Livestock sewage dumping on farm fields continues in the Western Lake Erie Basin. Today, we have two more examples of manure application on snow, thawing, saturated ground. Snow from last week is melting, freeze/thaw soil conditions, ground is saturated. The roads around these fields are a mess, with a trail of manure and mud on Beecher Rd. in Hudson Township.
Cash crops won’t be planted until next spring, so there’s no need for fertilizer.
First up - Last week before roughly 8" of snow fell here, Hartland Farms applied liquid manure on corn stubble. It wasn't incorporated. If this field is designated as "no-till" (and many of them are), they don't have to incorporate this within 24 hours; in fact/ they don't have to incorporate it at all. (This is true both in Michigan and for Ohio's "not-a-ban" rule.) East side of Hughes Hwy., south of Beecher Rd., Bear Creek/Raisin watershed.
Today, more than a week later, Hartland is applying dry solids on a different part of this same field. The sludge you see along the bottom of the picture is actually the road itself, a mixture of mud and manure and runoff. Southeast corner of Hughes and Beecher, Bear Creek/Raisin watershed. Hughes Highway just south of Beecher is a mess right now.
Moving west, Hartland is also applying dry solids on the west side of Dowling Highway between Beecher and Cadmus Rds., Bean Creek/Tiffin/Maumee watershed. Poop wagon dropping its load just went over the top of the hill, out of view, as this photo was taken.
The one sure thing about manure farming is that production never stops, and it has to go somewhere. Just like flushing your toilet, except instead of going through the appropriate wastewater treatment, this sewage goes right onto farm fields.
CLEVELAND, Ohio – The cities of Toledo and Oregon, as well as surrounding Lucas County, want to stop manure from causing harmful algal blooms in Lake Erie.
So they’re asking the state to require two proposed confined-animal feeding operations -- with a total of 14,400 swine in the Maumee River watershed -- to treat pig waste to the same standards as human sewage.
“For communities in the western basin, we’re bearing the cost of the algae problem in the lake,” Oregon City Administrator Mike Beazley said in a phone interview. “The state loves to talk about it. And likes to spend money on things that don’t really work... We’re just asking that they hold those facilities and industries to the same standards that they hold cities.”

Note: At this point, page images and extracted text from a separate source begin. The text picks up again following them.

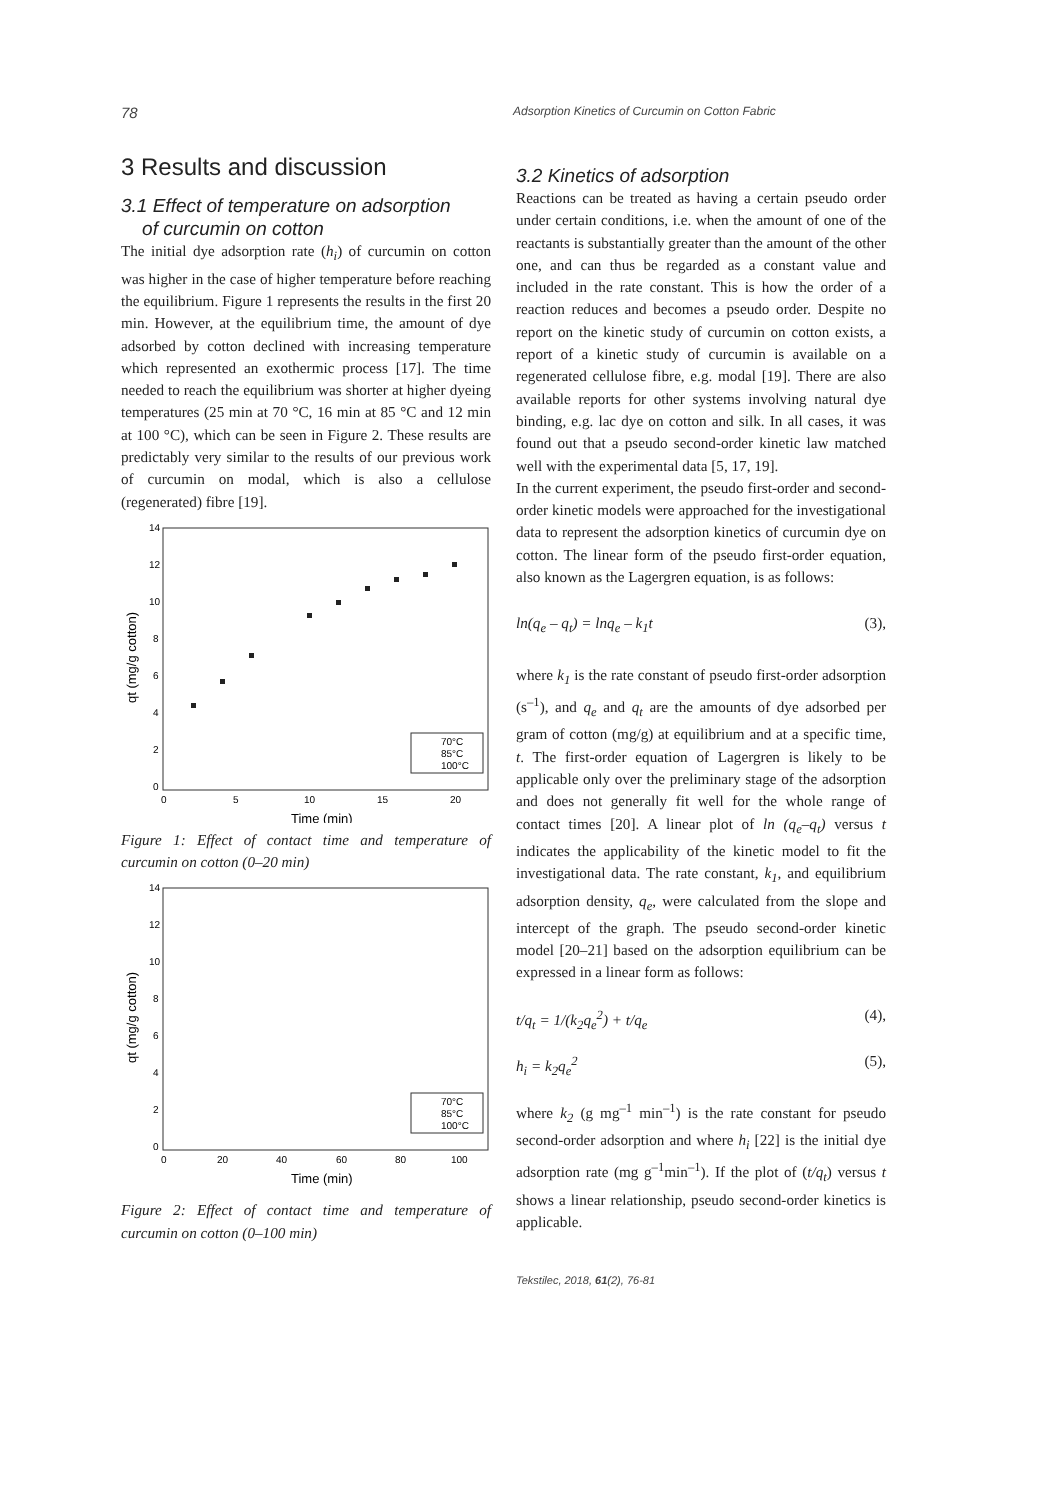78 Adsorption Kinetics of Curcumin on Cotton Fabric
3 Results and discussion
3.1 Effect of temperature on adsorption
of curcumin on cotton
The initial dye adsorption rate (h<sub>i</sub>) of curcumin on cotton was higher in the case of higher temperature before reaching the equilibrium. Figure 1 represents the results in the first 20 min. However, at the equilibrium time, the amount of dye adsorbed by cotton declined with increasing temperature which represented an exothermic process [17]. The time needed to reach the equilibrium was shorter at higher dyeing temperatures (25 min at 70 °C, 16 min at 85 °C and 12 min at 100 °C), which can be seen in Figure 2. These results are predictably very similar to the results of our previous work of curcumin on modal, which is also a cellulose (regenerated) fibre [19].
14
12
10
8
6
4
2
0
0
5
10
15
20
Time (min)
qt (mg/g cotton)
70°C
85°C
100°C
Figure 1: Effect of contact time and temperature of curcumin on cotton (0–20 min)
14
12
10
8
6
4
2
0
0
20
40
60
80
100
Time (min)
qt (mg/g cotton)
70°C
85°C
100°C
Figure 2: Effect of contact time and temperature of curcumin on cotton (0–100 min)
3.2 Kinetics of adsorption
Reactions can be treated as having a certain pseudo order under certain conditions, i.e. when the amount of one of the reactants is substantially greater than the amount of the other one, and can thus be regarded as a constant value and included in the rate constant. This is how the order of a reaction reduces and becomes a pseudo order. Despite no report on the kinetic study of curcumin on cotton exists, a report of a kinetic study of curcumin is available on a regenerated cellulose fibre, e.g. modal [19]. There are also available reports for other systems involving natural dye binding, e.g. lac dye on cotton and silk. In all cases, it was found out that a pseudo second-order kinetic law matched well with the experimental data [5, 17, 19].
In the current experiment, the pseudo first-order and second-order kinetic models were approached for the investigational data to represent the adsorption kinetics of curcumin dye on cotton. The linear form of the pseudo first-order equation, also known as the Lagergren equation, is as follows:
ln(q<sub>e</sub> – q<sub>t</sub>) = lnq<sub>e</sub> – k<sub>1</sub>t (3),
where k<sub>1</sub> is the rate constant of pseudo first-order adsorption (s<sup>–1</sup>), and q<sub>e</sub> and q<sub>t</sub> are the amounts of dye adsorbed per gram of cotton (mg/g) at equilibrium and at a specific time, t. The first-order equation of Lagergren is likely to be applicable only over the preliminary stage of the adsorption and does not generally fit well for the whole range of contact times [20]. A linear plot of ln (q<sub>e</sub>–q<sub>t</sub>) versus t indicates the applicability of the kinetic model to fit the investigational data. The rate constant, k<sub>1</sub>, and equilibrium adsorption density, q<sub>e</sub>, were calculated from the slope and intercept of the graph. The pseudo second-order kinetic model [20–21] based on the adsorption equilibrium can be expressed in a linear form as follows:
t/q<sub>t</sub> = 1/(k<sub>2</sub>q<sub>e</sub><sup>2</sup>) + t/q<sub>e</sub> (4),
h<sub>i</sub> = k<sub>2</sub>q<sub>e</sub><sup>2</sup> (5),
where k<sub>2</sub> (g mg<sup>–1</sup> min<sup>–1</sup>) is the rate constant for pseudo second-order adsorption and where h<sub>i</sub> [22] is the initial dye adsorption rate (mg g<sup>–1</sup>min<sup>–1</sup>). If the plot of (t/q<sub>t</sub>) versus t shows a linear relationship, pseudo second-order kinetics is applicable.
Tekstilec, 2018, 61(2), 76-81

Ohio has spent millions of dollars to address the annual scourge of toxic algae in Lake Erie. Family farmers have adopted new practices, to cut back on phosphorus from commercial fertilizers flowing into the water. Cities have added expensive technology to treat drinking water for toxins.
Still, EPA research shows no decrease in phosphorus flowing into the lake.

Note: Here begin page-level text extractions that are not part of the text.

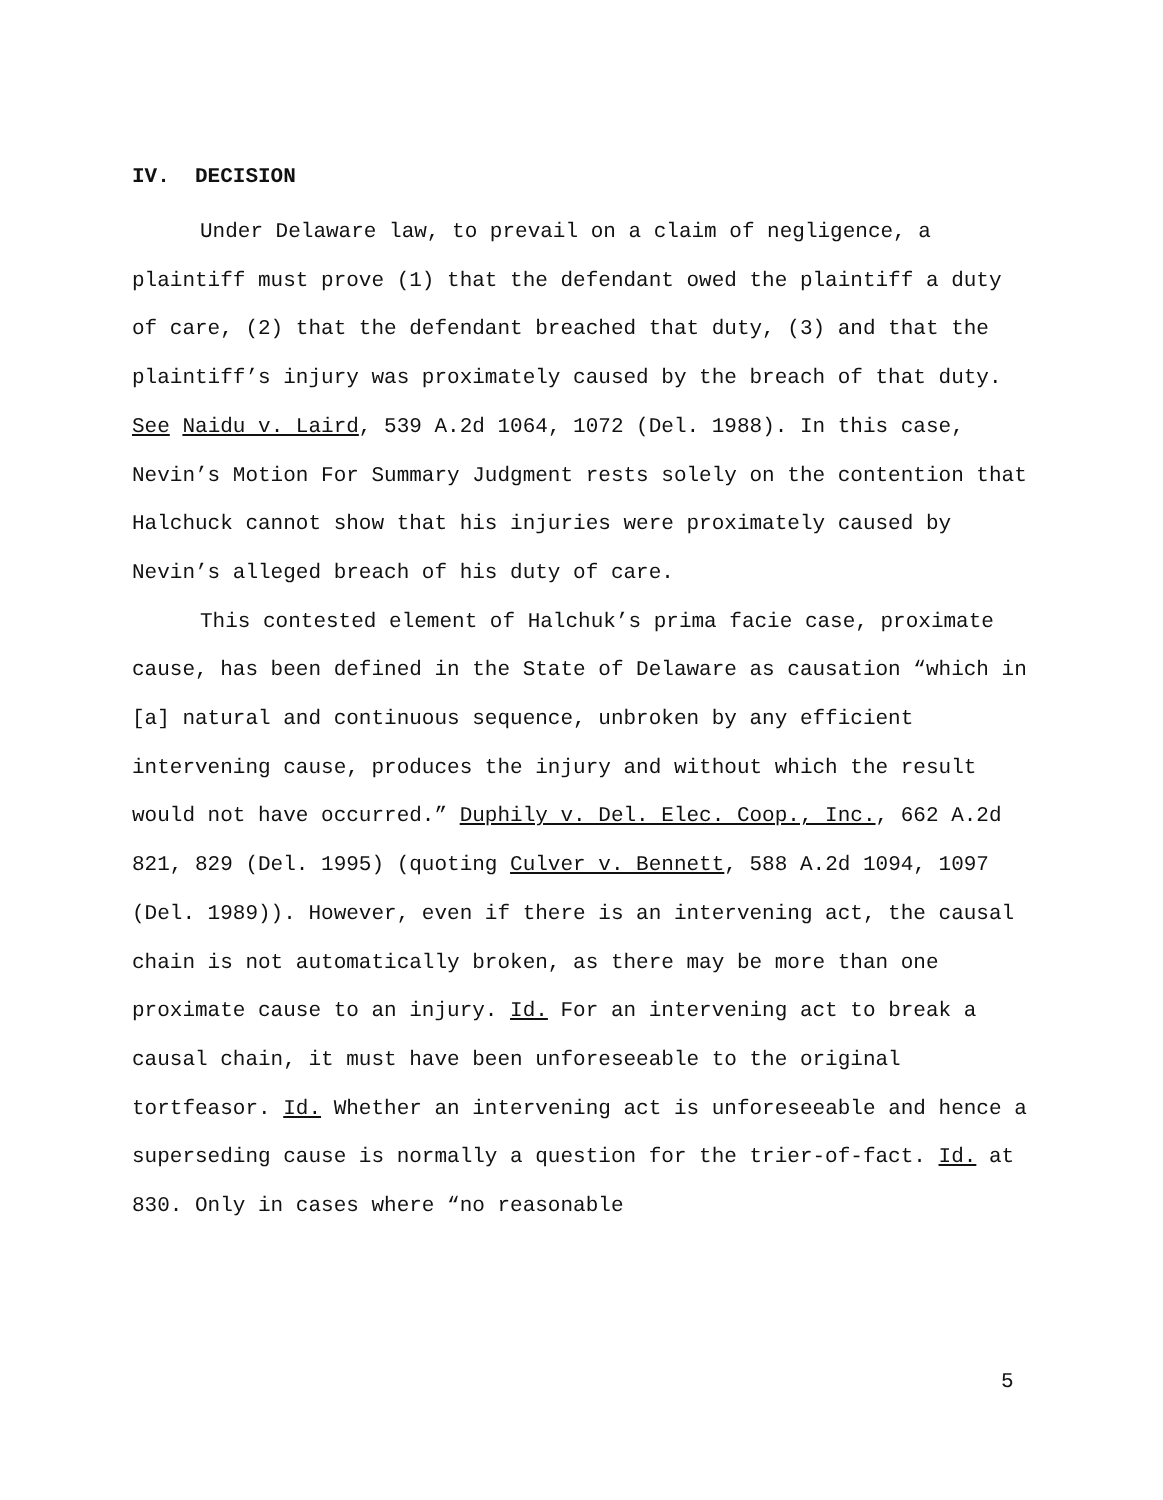IV. DECISION
Under Delaware law, to prevail on a claim of negligence, a plaintiff must prove (1) that the defendant owed the plaintiff a duty of care, (2) that the defendant breached that duty, (3) and that the plaintiff’s injury was proximately caused by the breach of that duty. See Naidu v. Laird, 539 A.2d 1064, 1072 (Del. 1988). In this case, Nevin’s Motion For Summary Judgment rests solely on the contention that Halchuck cannot show that his injuries were proximately caused by Nevin’s alleged breach of his duty of care.
This contested element of Halchuk’s prima facie case, proximate cause, has been defined in the State of Delaware as causation “which in [a] natural and continuous sequence, unbroken by any efficient intervening cause, produces the injury and without which the result would not have occurred.” Duphily v. Del. Elec. Coop., Inc., 662 A.2d 821, 829 (Del. 1995) (quoting Culver v. Bennett, 588 A.2d 1094, 1097 (Del. 1989)). However, even if there is an intervening act, the causal chain is not automatically broken, as there may be more than one proximate cause to an injury. Id. For an intervening act to break a causal chain, it must have been unforeseeable to the original tortfeasor. Id. Whether an intervening act is unforeseeable and hence a superseding cause is normally a question for the trier-of-fact. Id. at 830. Only in cases where “no reasonable
5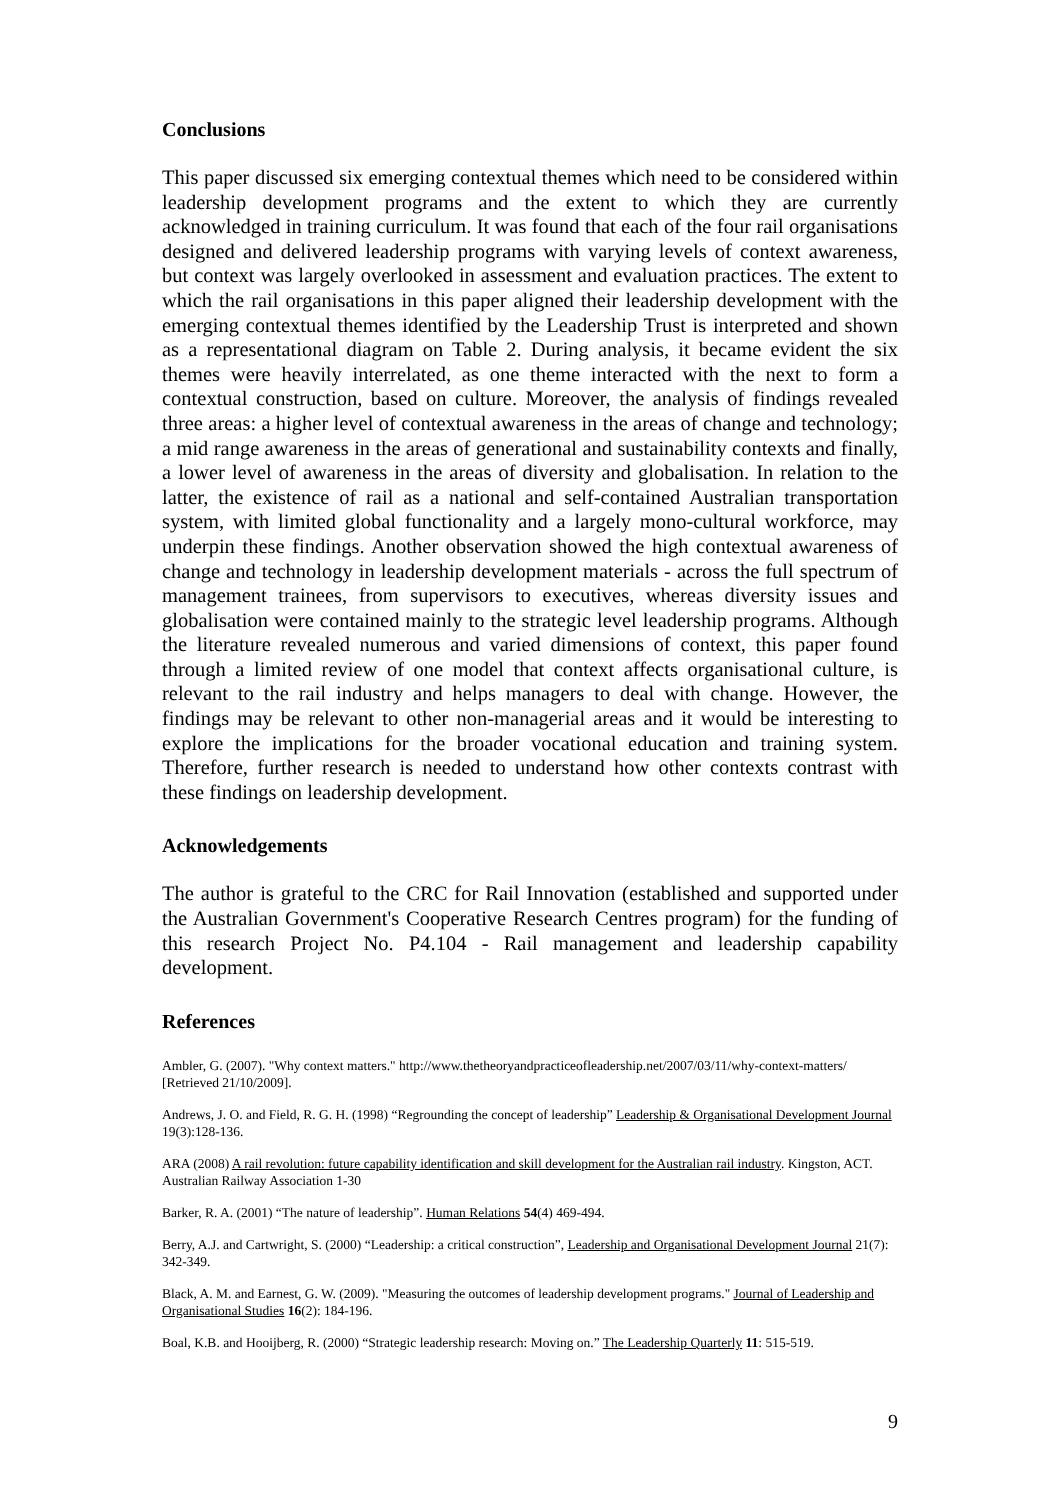Conclusions
This paper discussed six emerging contextual themes which need to be considered within leadership development programs and the extent to which they are currently acknowledged in training curriculum. It was found that each of the four rail organisations designed and delivered leadership programs with varying levels of context awareness, but context was largely overlooked in assessment and evaluation practices. The extent to which the rail organisations in this paper aligned their leadership development with the emerging contextual themes identified by the Leadership Trust is interpreted and shown as a representational diagram on Table 2. During analysis, it became evident the six themes were heavily interrelated, as one theme interacted with the next to form a contextual construction, based on culture. Moreover, the analysis of findings revealed three areas: a higher level of contextual awareness in the areas of change and technology; a mid range awareness in the areas of generational and sustainability contexts and finally, a lower level of awareness in the areas of diversity and globalisation. In relation to the latter, the existence of rail as a national and self-contained Australian transportation system, with limited global functionality and a largely mono-cultural workforce, may underpin these findings. Another observation showed the high contextual awareness of change and technology in leadership development materials - across the full spectrum of management trainees, from supervisors to executives, whereas diversity issues and globalisation were contained mainly to the strategic level leadership programs. Although the literature revealed numerous and varied dimensions of context, this paper found through a limited review of one model that context affects organisational culture, is relevant to the rail industry and helps managers to deal with change. However, the findings may be relevant to other non-managerial areas and it would be interesting to explore the implications for the broader vocational education and training system. Therefore, further research is needed to understand how other contexts contrast with these findings on leadership development.
Acknowledgements
The author is grateful to the CRC for Rail Innovation (established and supported under the Australian Government's Cooperative Research Centres program) for the funding of this research Project No. P4.104 - Rail management and leadership capability development.
References
Ambler, G. (2007). "Why context matters." http://www.thetheoryandpracticeofleadership.net/2007/03/11/why-context-matters/ [Retrieved 21/10/2009].
Andrews, J. O. and Field, R. G. H. (1998) “Regrounding the concept of leadership” Leadership & Organisational Development Journal 19(3):128-136.
ARA (2008) A rail revolution: future capability identification and skill development for the Australian rail industry. Kingston, ACT. Australian Railway Association 1-30
Barker, R. A. (2001) “The nature of leadership”. Human Relations 54(4) 469-494.
Berry, A.J. and Cartwright, S. (2000) “Leadership: a critical construction”, Leadership and Organisational Development Journal 21(7): 342-349.
Black, A. M. and Earnest, G. W. (2009). "Measuring the outcomes of leadership development programs." Journal of Leadership and Organisational Studies 16(2): 184-196.
Boal, K.B. and Hooijberg, R. (2000) “Strategic leadership research: Moving on.” The Leadership Quarterly 11: 515-519.
9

The bloom this year was extensive, despite the fact that a rainy spring kept many farmers from planting fields and spreading fertilizer.
The Chicago-based Environmental Law and Policy Center is suing the U.S. EPA over the pollution, arguing the agency must force Ohio to set a total maximum daily load of phosphorus allowed in the Maumee River. Lucas County has joined the lawsuit, and the cities of Toledo and Oregon have been recognized as interested parties.

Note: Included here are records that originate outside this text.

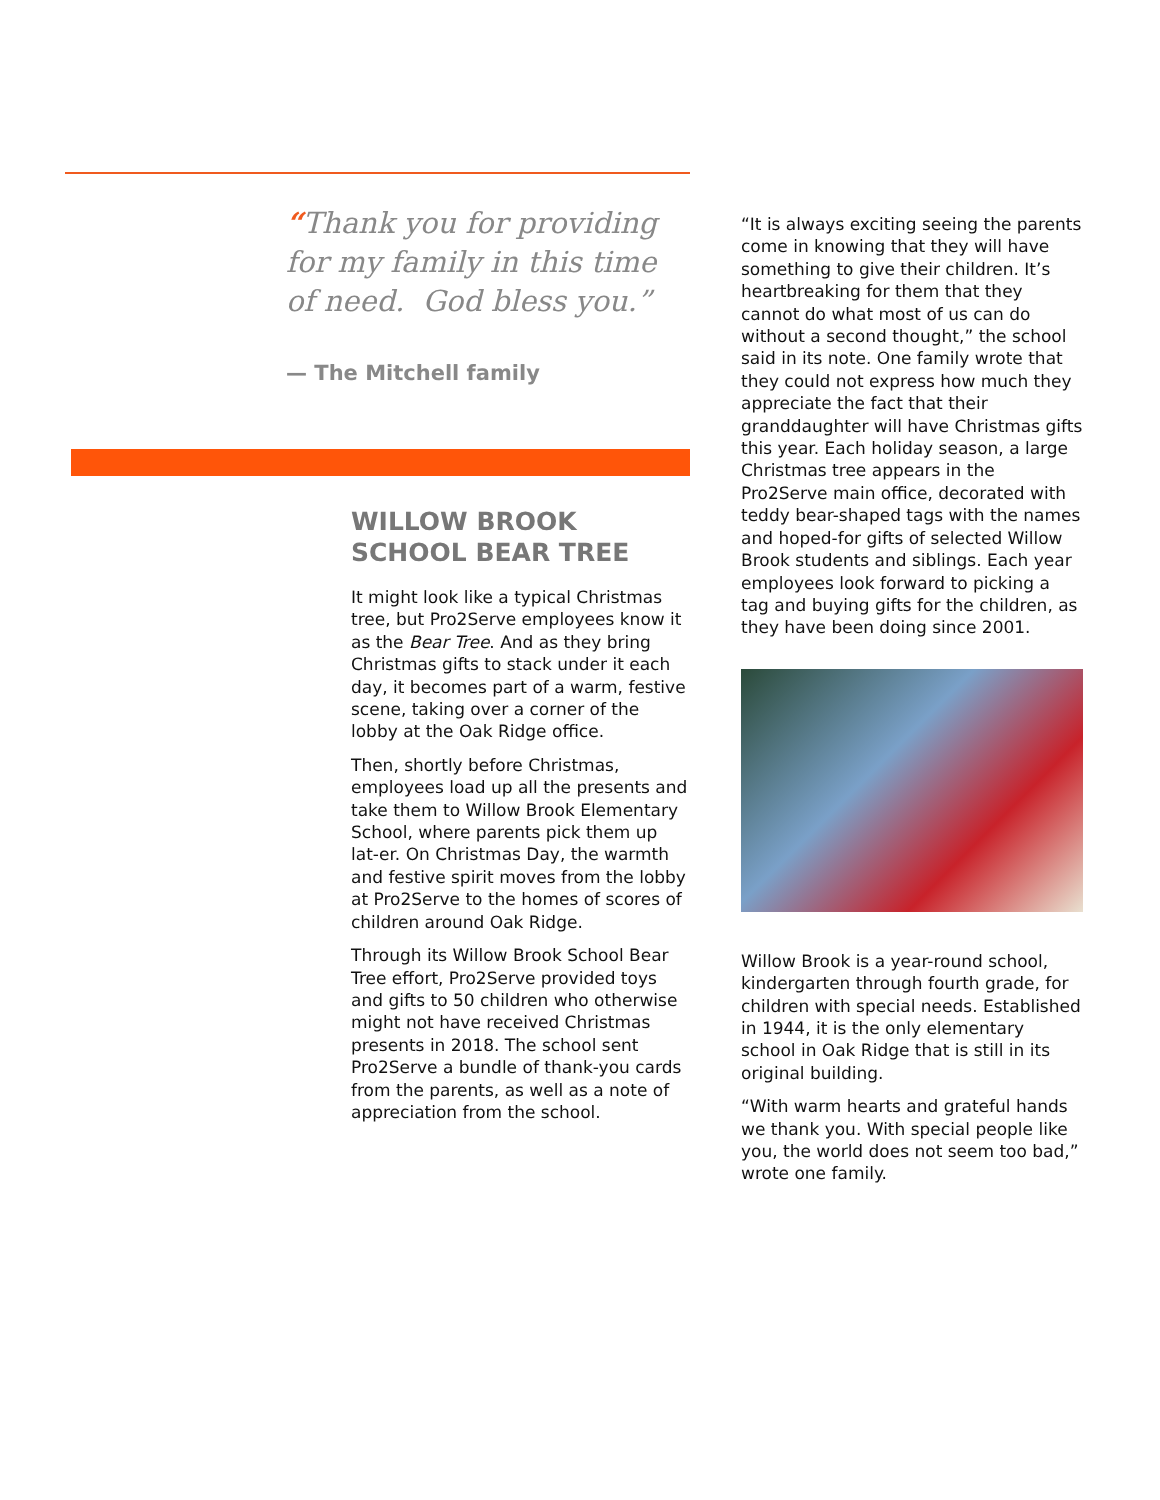“Thank you for providing for my family in this time of need. God bless you.”
— The Mitchell family
WILLOW BROOK SCHOOL BEAR TREE
It might look like a typical Christmas tree, but Pro2Serve employees know it as the Bear Tree. And as they bring Christmas gifts to stack under it each day, it becomes part of a warm, festive scene, taking over a corner of the lobby at the Oak Ridge office.
Then, shortly before Christmas, employees load up all the presents and take them to Willow Brook Elementary School, where parents pick them up lat-er. On Christmas Day, the warmth and festive spirit moves from the lobby at Pro2Serve to the homes of scores of children around Oak Ridge.
Through its Willow Brook School Bear Tree effort, Pro2Serve provided toys and gifts to 50 children who otherwise might not have received Christmas presents in 2018. The school sent Pro2Serve a bundle of thank-you cards from the parents, as well as a note of appreciation from the school.
“It is always exciting seeing the parents come in knowing that they will have something to give their children. It’s heartbreaking for them that they cannot do what most of us can do without a second thought,” the school said in its note. One family wrote that they could not express how much they appreciate the fact that their granddaughter will have Christmas gifts this year. Each holiday season, a large Christmas tree appears in the Pro2Serve main office, decorated with teddy bear-shaped tags with the names and hoped-for gifts of selected Willow Brook students and siblings. Each year employees look forward to picking a tag and buying gifts for the children, as they have been doing since 2001.
Willow Brook is a year-round school, kindergarten through fourth grade, for children with special needs. Established in 1944, it is the only elementary school in Oak Ridge that is still in its original building.
“With warm hearts and grateful hands we thank you. With special people like you, the world does not seem too bad,” wrote one family.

“The state has spent way over $1 billion and it’s manifestly not working,” said Rob Michaels, an attorney for the Environmental Law and Policy Center. “New confined animal feeding operations have been springing up all over the watershed… The idea that they want to pursue alternatives and build on that is plainly incorrect. It’s like a kid’s excuse for not doing their homework. It makes no sense.”
Last week, during a four-hour hearing, a federal judge said he did not understand how Ohio plans to meet its pledge of reducing phosphorus by 40 percent by 2025, under a 2016 pact with Ontario and Michigan. The state is nowhere near meeting an interim goal of 20 percent by 2020.